Наверное, когда-нибудь, и скорее всего, совсем скоро, малыш, ты мне будешь задавать другие вопросы.
Не такие, как сейчас: «Почему дом называется домом?»
И, наверное, мне будет проще на них ответить. А может быть, и не проще.
Я расскажу тебе сам, или ты прочтешь об этом в старых газетных вырезках, найденных среди моих дипломов, наград и призов, собранных бабушкой, и спросишь:
– Папа, ты двадцать дней сидел в тюрьме? Почему, папа?
– Потому что этот человек оскорбил твою маму. И оскорбил твою страну, сынок.
Это сейчас у меня готов ответ. И ответ честный. Но он подразумевает, что и тебе всегда надо делать так же. Защищать честь родных. И помнить корни.
Но ведь я не хочу этого! Я не хочу, чтобы ты рисковал собой.
Я хочу, чтобы ты был мудрее меня. И в подобной ситуации подставил бы вторую щеку.
Ты – моя ахиллесова пята, сын. С твоим рождением я стал уязвим.
Сергей мчит. Мчит и молчит. Думаем об одном и том же. В голову лезут официальные фразы: «Нападение на пост ГАИ». Сейчас он похож на Дон Кихота. Спешит навстречу ветряным мельницам. Во имя отца.
Встречные машины мигают – внимание, впереди стоят с радаром. Стараюсь отвлечься. Вспоминаю разговоры на рыбалке.
– Папа, я влюбился.
– В кого же?
– В эту девочку, которая рисует.
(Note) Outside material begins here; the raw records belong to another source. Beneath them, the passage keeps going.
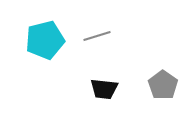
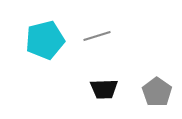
gray pentagon: moved 6 px left, 7 px down
black trapezoid: rotated 8 degrees counterclockwise
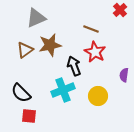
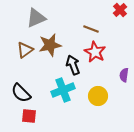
black arrow: moved 1 px left, 1 px up
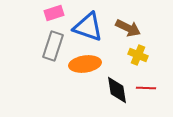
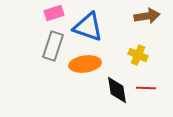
brown arrow: moved 19 px right, 12 px up; rotated 35 degrees counterclockwise
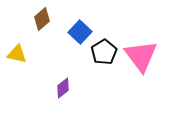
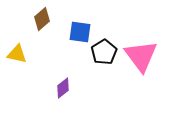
blue square: rotated 35 degrees counterclockwise
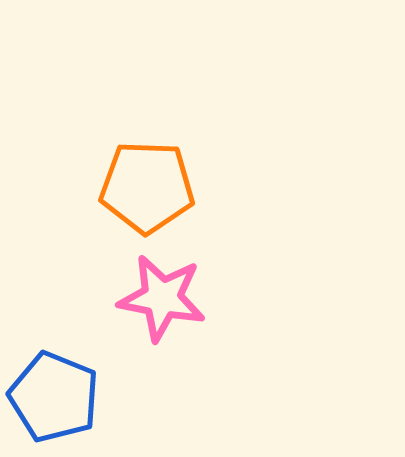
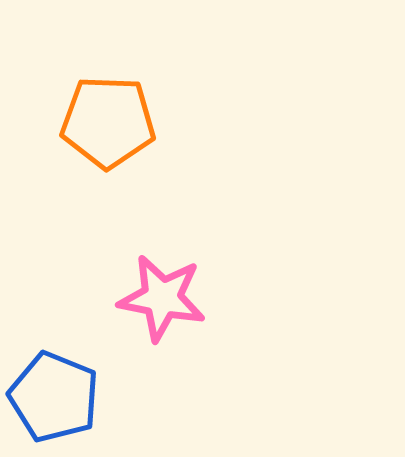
orange pentagon: moved 39 px left, 65 px up
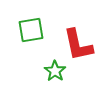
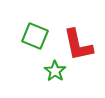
green square: moved 4 px right, 6 px down; rotated 32 degrees clockwise
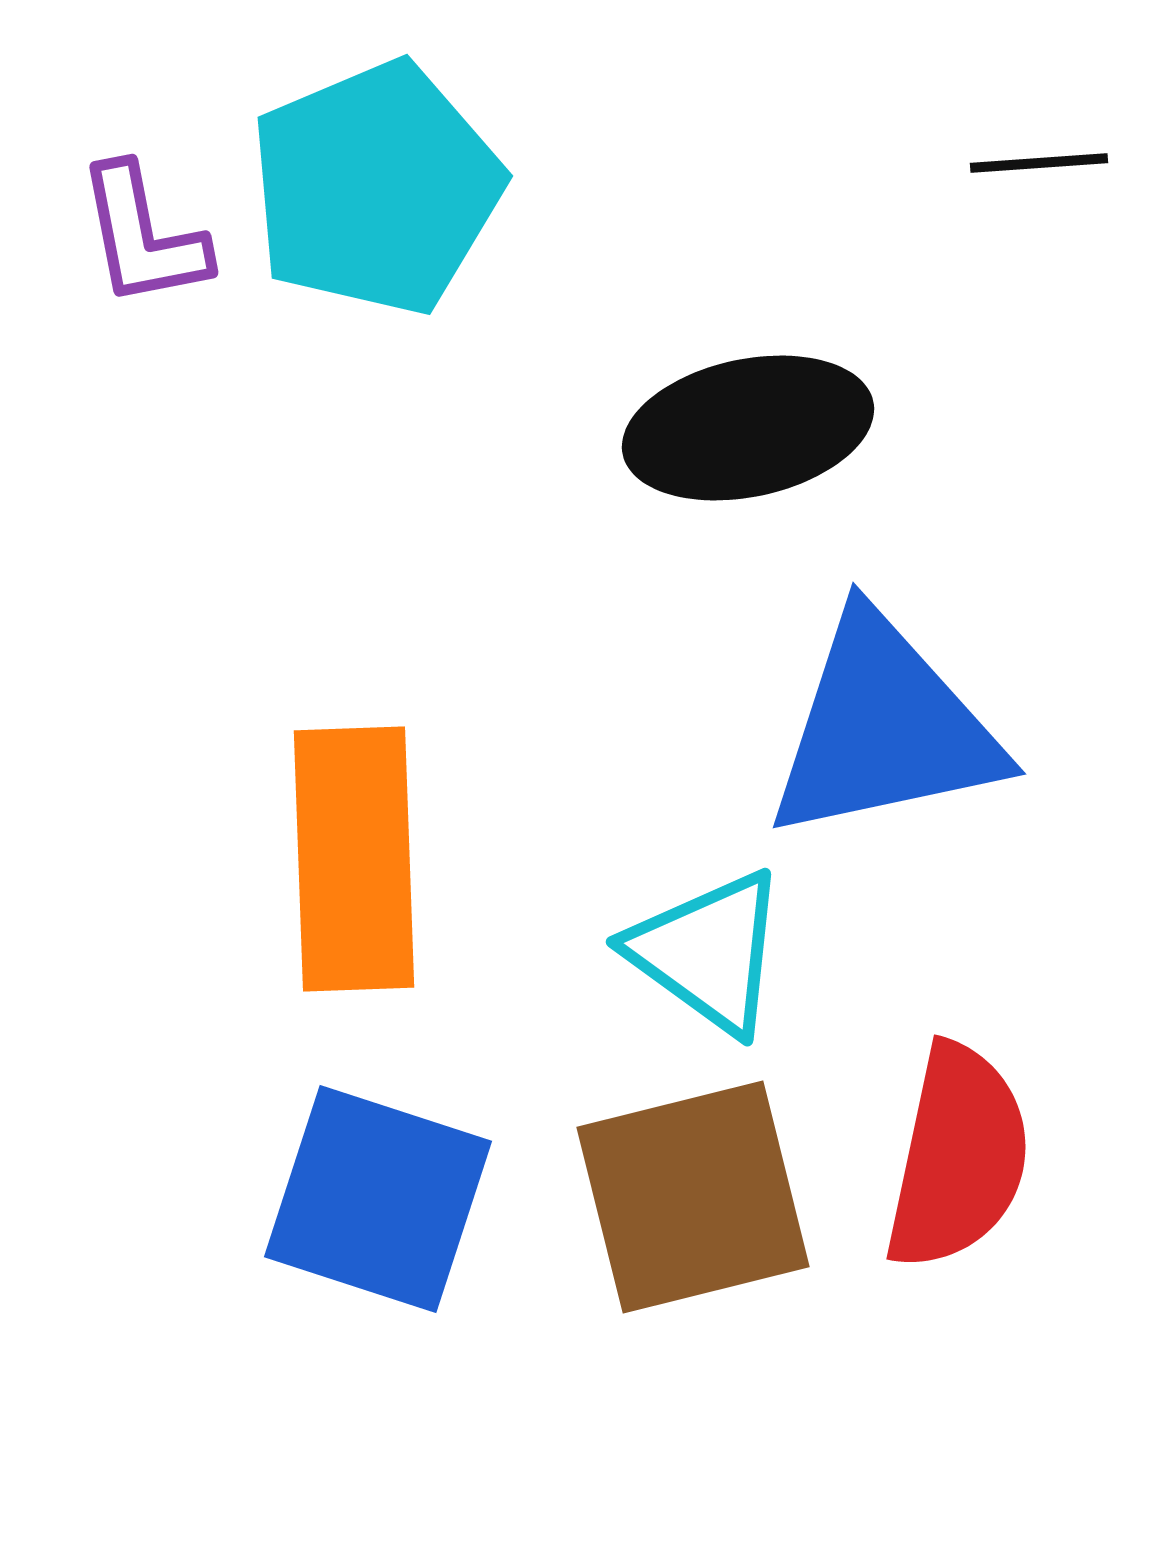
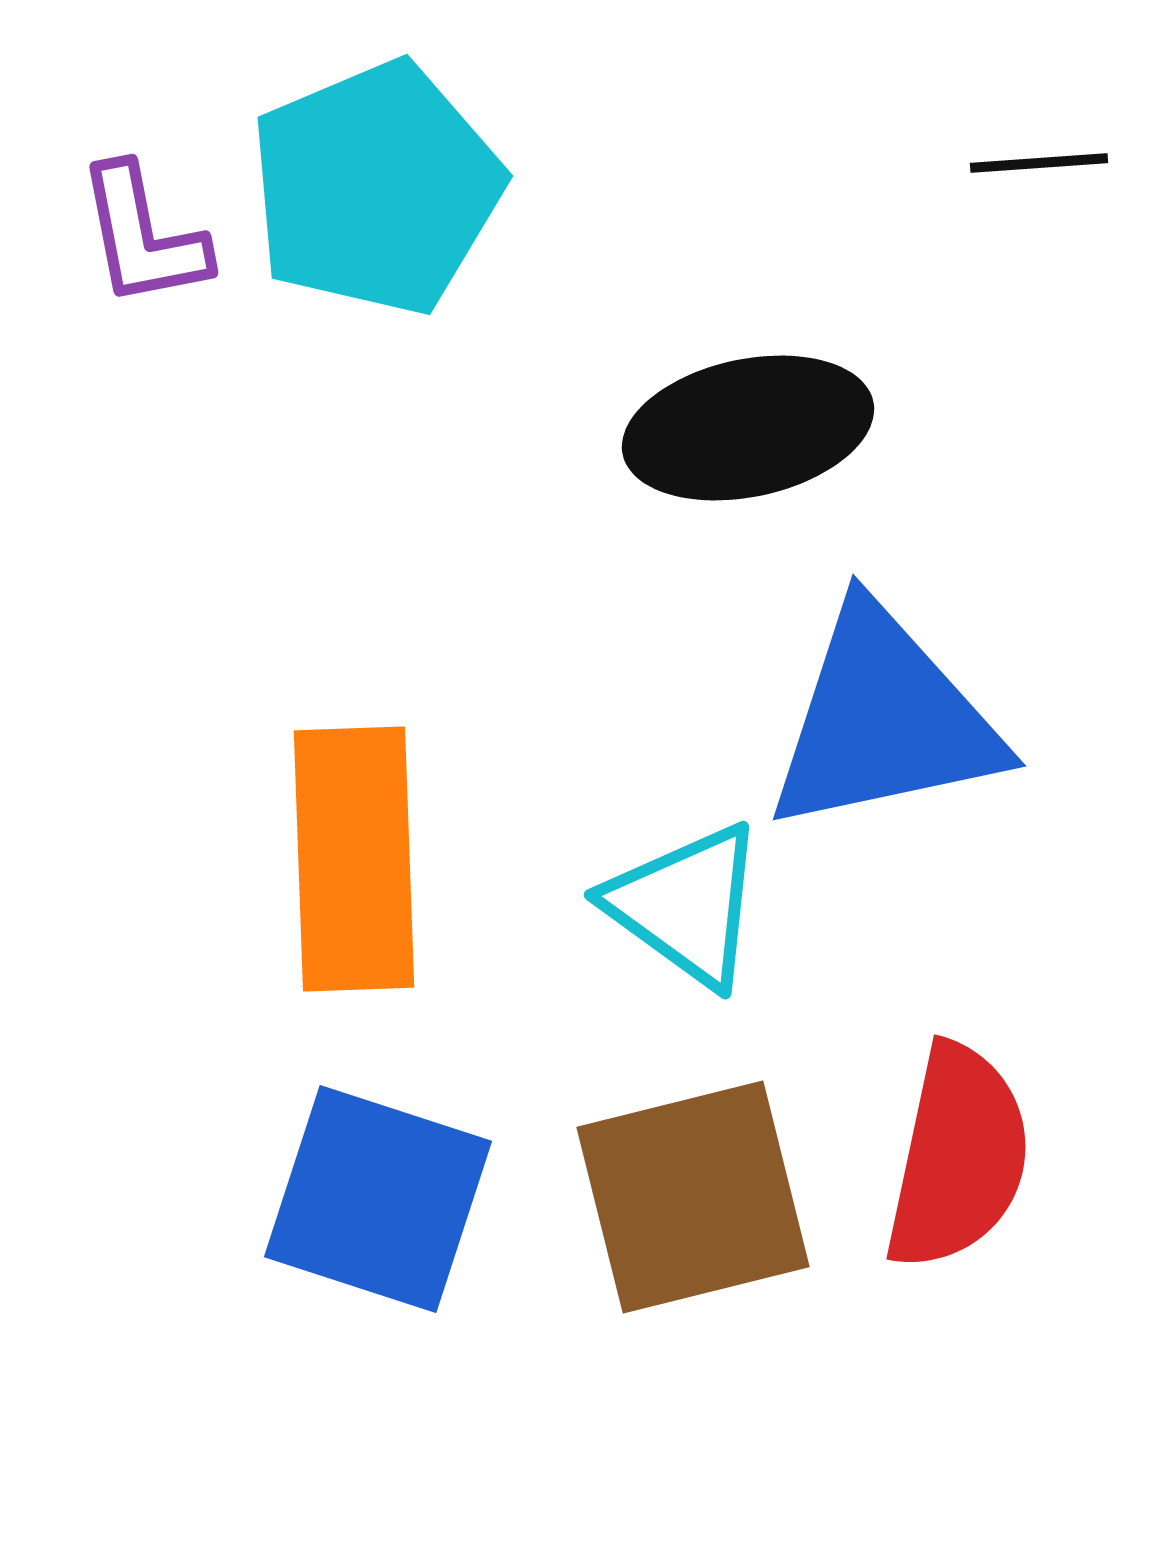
blue triangle: moved 8 px up
cyan triangle: moved 22 px left, 47 px up
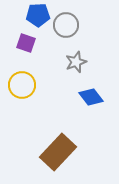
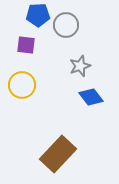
purple square: moved 2 px down; rotated 12 degrees counterclockwise
gray star: moved 4 px right, 4 px down
brown rectangle: moved 2 px down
Которая со стрекозой. Ну, ту, которая стоит на руках.
– Знаешь, я тоже в нее немного влюблен.
– И что же нам делать, папа?
– А сам-то как думаешь?
– Мы оба женимся на ней. (Мой щедрый сын.)
– Знаешь, малыш, эта девочка слишком взрослая для тебя.
– А для тебя?
– А для меня слишком юная.
– А как это: «немного влюблен»?
Спрятался в палатке. Пишет письмо: «Моио серце розбито. Я тибя лубл. ю. Роби». И пририсовано сердце, пронзенное стрелой. Откуда это? Где он это видел? Сейчас нужно быть особенно осторожным. Бережно отнестись к пробудившемуся первому чувству.
Про себя, стыдясь, радостно отмечаю: «Не гей».
Интересно, о чем ты будешь думать, когда найдешь время рассмотреть мои фотографии. Тебе будет четырнадцать лет? Двадцать? Буду ли я рядом, чтобы прокомментировать их тебе?
Вот папа – коротко стриженный солдат на присяге. Держит автомат. Так же неуверенно, но цепко, как ты сейчас свой, игрушечный.
С гитарой и друзьями. Папа, оказывается, поет? Почему он не поет сейчас?
Вот папа с красными волосами. И на велосипеде. Это вообще странно.
А вот с девушкой кормит голубей на площади Сан-Марко. Красоту девушки, уверен, ты отметишь. Только подумаешь: «Что за нелепую одежду носили в то время».
А потом будут фотографии, сделанные, когда уже ты появился на нашей планете.
С мамой. Моем тебя в маленьком корытце. Ты еще и еще раз задашь себе вопрос: почему они не смогли жить вместе? И вновь достанешь из подсознания ее и мой, в общем-то, один и тот же ответ.